(GIVEN PASSAGE)
When will Shakespeare be translated into Modern English?

Strong with you, the bitterness is.

Shakespeare can be a little tough to read, but all the performances I’ve seen have been easy to follow.

I dunno about “p.r.'s” but “zip guns” are improvised handguns, generally made by miscreants in shop class (until they discover pot, at which point they start making pipes and bongs).

I don’t think there’s a serious argument to be made that modern audiences can fully appreciate Shakespeare. They get half-Shakespeare at best. Plots come through enough to carry the scenes, good actors can flesh out characters that the words may not elucidate, some famous lines are useful indicators and signposts to drag the audience along with.

Real Shakespeare is a creature of his time. When I’m in an argument about science fiction I always need to remind people, usually futilely, that science fiction is about the present and not about the future. Shakespeare is similarly tied to his time. A scholarly examination reveals overwhelming evidence of this.

Shakespeare coined about 15,000 words and was among the first users of thousands of others. A third, a half, maybe more of these words did not survive past his use and maybe an imitator or two. They are the blank sounds in the blank verse. Other words are used in their then current usage, a usage that is lost to ordinary speech. And the jokes, and the puns, and the wordplay are woven through the plays like leaden threads that drag down the joyous gaiety of the words and leave them dull because their points have been dulled by nonuse and time. Nor does it stop. How much direct history does a modern audience have to understand and be able to follow past name changes and shifting titles just to make the past reasonably comprehensible? The indirect references, the allusions to current people, players, royals, rogues, priests, and whores, and their actions, feuds, fights, resentments and revenges are there, but only if you have a graduate level education in Elizabethan English and the restoration play and Shakespeare’s rivals and compatriots.
(End GIVEN PASSAGE)
PROMPT 1:
Rewrite the paragraph of the Shakespeare passage that begins "I don't think there's a serious argument" as a short bulleted list that keeps its main points.
The entries that follow the Shakespeare passage have no connection to it.
(DATA FOR REVIEW)
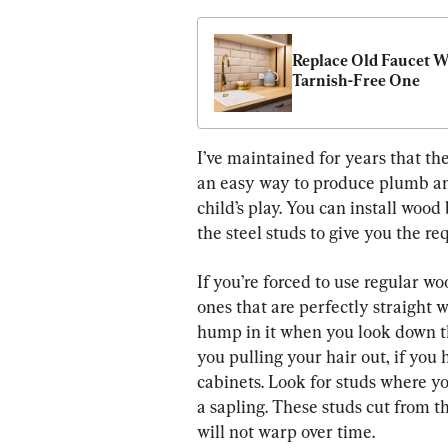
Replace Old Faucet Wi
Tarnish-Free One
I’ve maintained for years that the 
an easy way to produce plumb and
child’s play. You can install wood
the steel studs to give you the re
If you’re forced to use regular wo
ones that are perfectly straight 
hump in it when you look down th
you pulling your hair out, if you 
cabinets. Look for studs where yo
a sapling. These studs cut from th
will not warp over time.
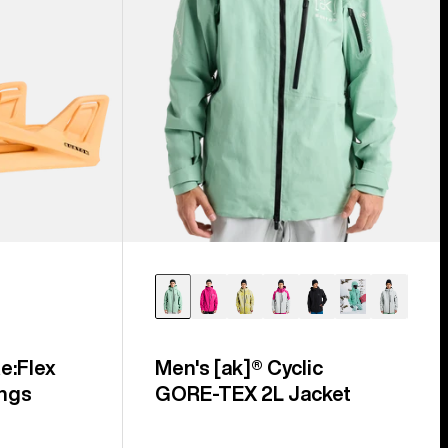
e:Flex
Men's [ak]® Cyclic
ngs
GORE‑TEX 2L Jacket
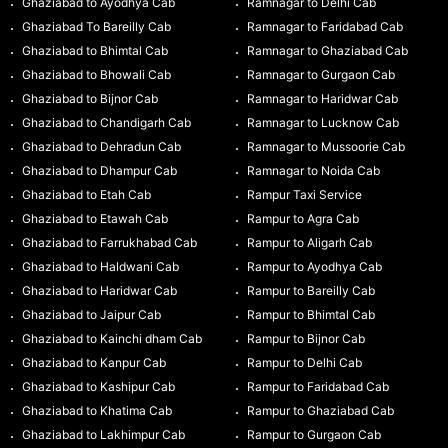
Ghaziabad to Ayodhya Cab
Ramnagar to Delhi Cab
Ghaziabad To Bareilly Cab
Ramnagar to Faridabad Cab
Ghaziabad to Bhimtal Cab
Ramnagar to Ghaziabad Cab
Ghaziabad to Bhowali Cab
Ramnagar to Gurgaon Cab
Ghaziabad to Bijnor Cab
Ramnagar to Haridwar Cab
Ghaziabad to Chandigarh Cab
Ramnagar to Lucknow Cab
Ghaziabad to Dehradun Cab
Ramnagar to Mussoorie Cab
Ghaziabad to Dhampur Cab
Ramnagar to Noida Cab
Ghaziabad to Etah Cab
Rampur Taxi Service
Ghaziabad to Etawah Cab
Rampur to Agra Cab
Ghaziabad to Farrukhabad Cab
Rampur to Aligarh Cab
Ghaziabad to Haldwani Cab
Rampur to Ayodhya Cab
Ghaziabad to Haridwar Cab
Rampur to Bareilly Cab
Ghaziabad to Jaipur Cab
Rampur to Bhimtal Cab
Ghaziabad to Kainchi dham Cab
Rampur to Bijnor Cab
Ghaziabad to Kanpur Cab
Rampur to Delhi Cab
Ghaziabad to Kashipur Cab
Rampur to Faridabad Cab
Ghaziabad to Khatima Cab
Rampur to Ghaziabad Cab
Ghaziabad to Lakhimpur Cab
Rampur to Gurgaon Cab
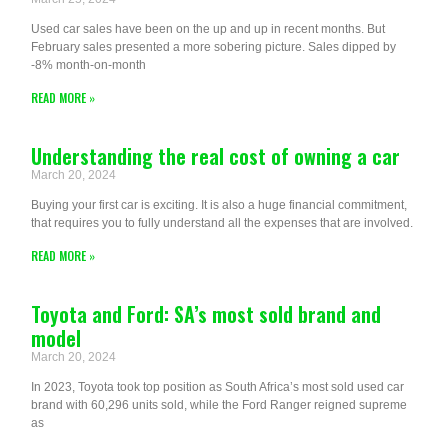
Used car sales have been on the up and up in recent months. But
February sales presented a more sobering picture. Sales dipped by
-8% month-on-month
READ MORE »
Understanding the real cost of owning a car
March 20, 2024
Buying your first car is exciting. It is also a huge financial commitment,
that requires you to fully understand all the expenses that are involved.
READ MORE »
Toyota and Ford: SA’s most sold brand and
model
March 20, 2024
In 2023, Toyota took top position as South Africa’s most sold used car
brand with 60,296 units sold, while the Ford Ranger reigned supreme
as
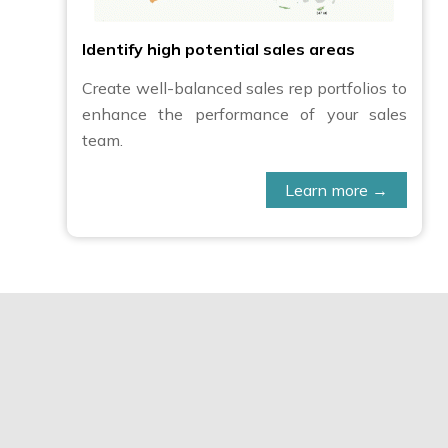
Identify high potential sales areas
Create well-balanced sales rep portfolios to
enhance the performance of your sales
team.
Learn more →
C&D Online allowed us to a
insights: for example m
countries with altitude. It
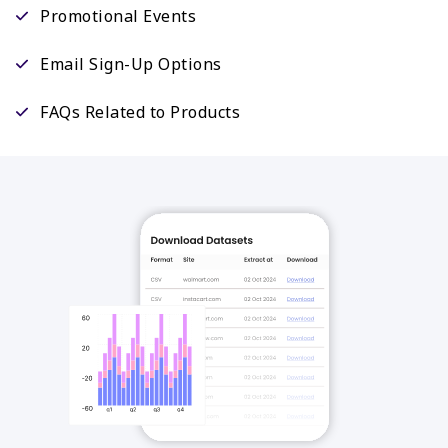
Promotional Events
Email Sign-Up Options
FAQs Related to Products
(End DATA FOR REVIEW)
PROMPT 2:
Reproduce the entries from the line containing "Identify high potential sales areas" through the end of the entries, leaving out any picture markers.

TASK RESPONSE 1:
- Modern audiences cannot fully appreciate Shakespeare and get half-Shakespeare at best.
- The plots come through well enough to carry the scenes.
- Good actors can flesh out characters whom the words may not make clear.
- Some famous lines act as signposts that drag the audience along.

TASK RESPONSE 2:
Identify high potential sales areas
Create well-balanced sales rep portfolios to
enhance the performance of your sales
team.
Learn more →
C&D Online allowed us to a
insights: for example m
countries with altitude. It
Promotional Events
Email Sign-Up Options
FAQs Related to Products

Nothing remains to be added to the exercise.